The Yorkhill and Kelvingrove Cycling Village is an area-wide project that proposes the creation of a cycling village and improvements to public spaces for residents and visitors to the area. The project was initiated by the Community Council following a notable increase in visitors to the area after the completion of major new attractions, the construction of student accommodation and a recent increase in the number of local businesses. Through partnership working with Glasgow City Council and Sustrans, the Community Council has already seen enhancements to the area including improved road environments, better signage, installation of cycle parking racks and on-street cycle pumps, and new Nextbike stations.
The Yorkhill and Kelvingrove Cycling Village proposal was one of ten submissions from across Scotland that were successful in proceeding to stage 2 of the Sustrans/Scottish Government's 'Community Links Plus' funding competition (now called 'Places for Everyone'), visit the Sustrans website for more information.

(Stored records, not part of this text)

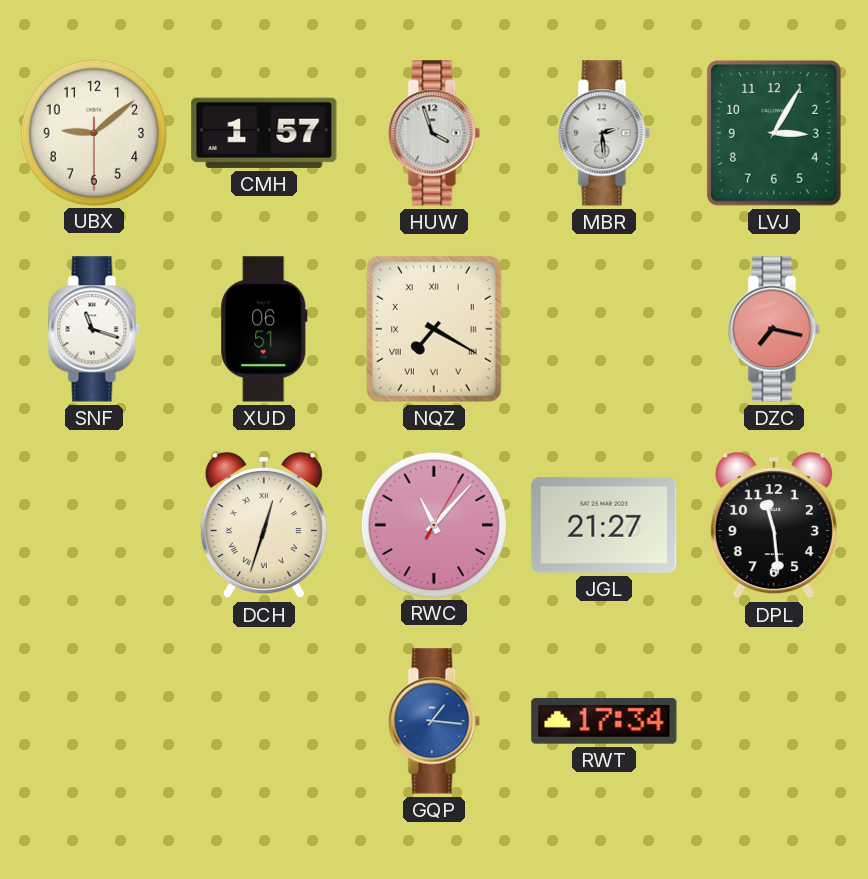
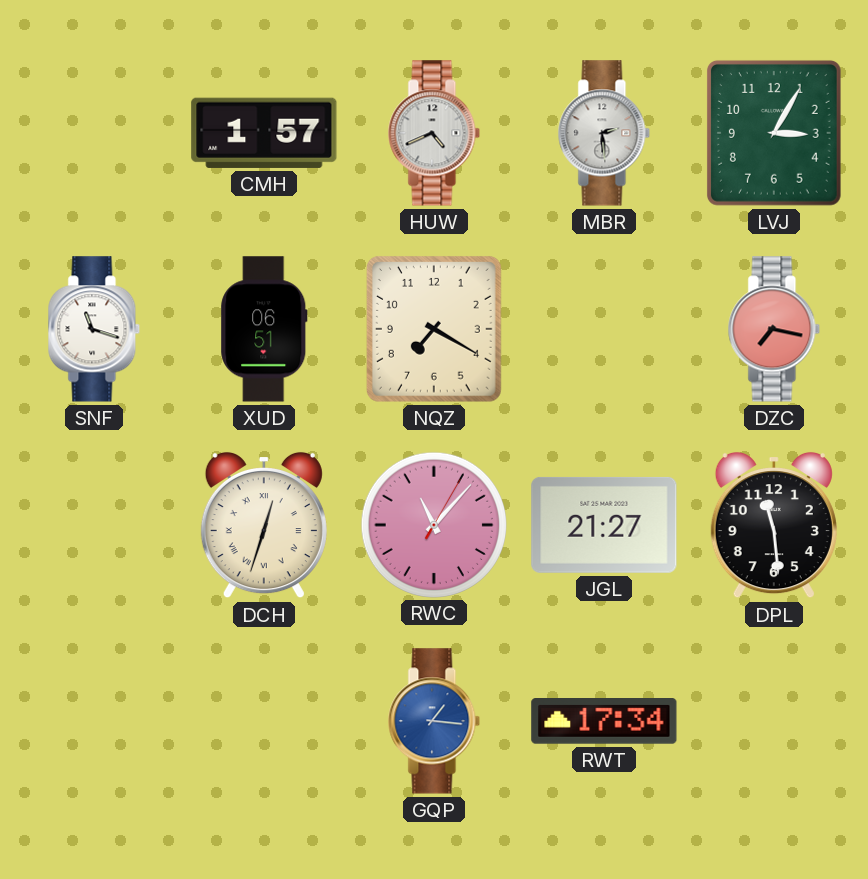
UBX: 9:08 -> none
HUW: 3:57 -> 4:41
NQZ numerals: Roman -> Arabic
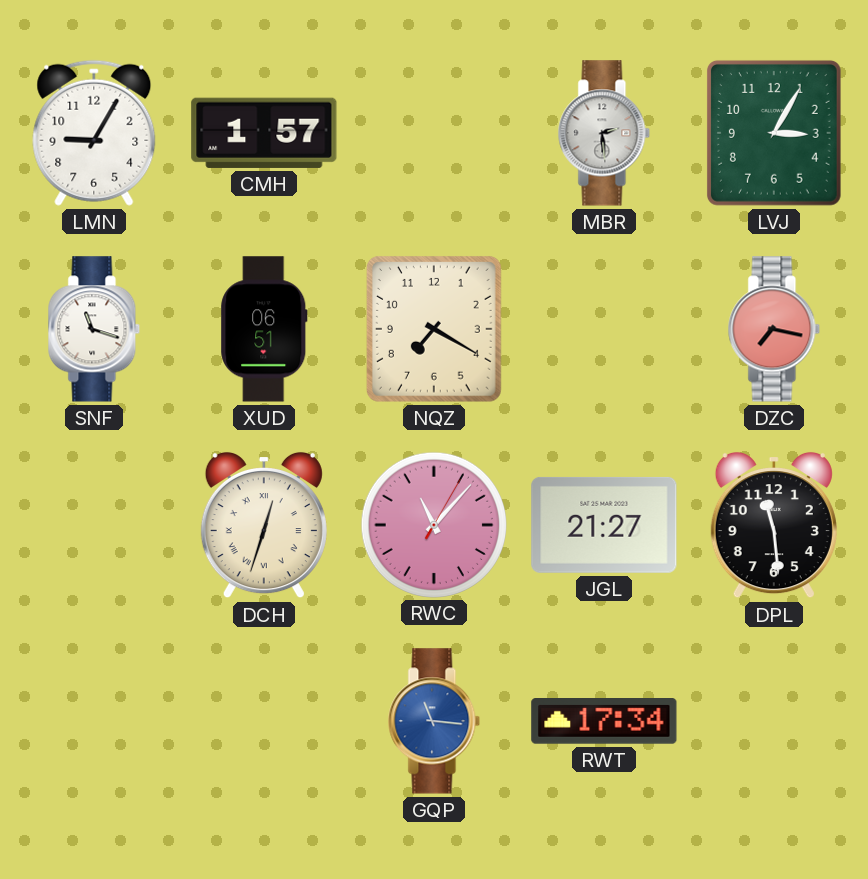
LMN: none -> 9:05
HUW: 4:41 -> none
GQP: 1:16 -> 11:16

Successful submissions that will advance to the third stage of the 'Places for Everyone' funding competition will be announced during July 2019. The success at stage 1 reflects the wide interest shown by local businesses and residents to improve access to and travel around the area by active travel and a desire to create an attractive 'gateway' to those arriving in the area from, or travelling to the SEC/Hydro.
At the heart of the project is an aim to work with the community to create greater priority for cyclists and pedestrians, improve streetscapes and to rebalance how people move around the area, thereby allowing the residents to live in a greener and safer environment.
The Yorkhill and Kelvingrove Community Council, in partnership with Glasgow City Council and Sustrans, have already held several consultation events and more are planned in the near future, as well as a number of other stakeholder interventions, including Public Life surveys, which are tools to help gather information about how people use the space they live within and will help inform the design work for enhanced spaces.
The changes the community hopes to see include: better links to the national cycle network; route alignment and reallocation of road space for active and sustainable travel; 'place making' and permeability interventions; improved public realm; and, improved footfall to encourage the local economy.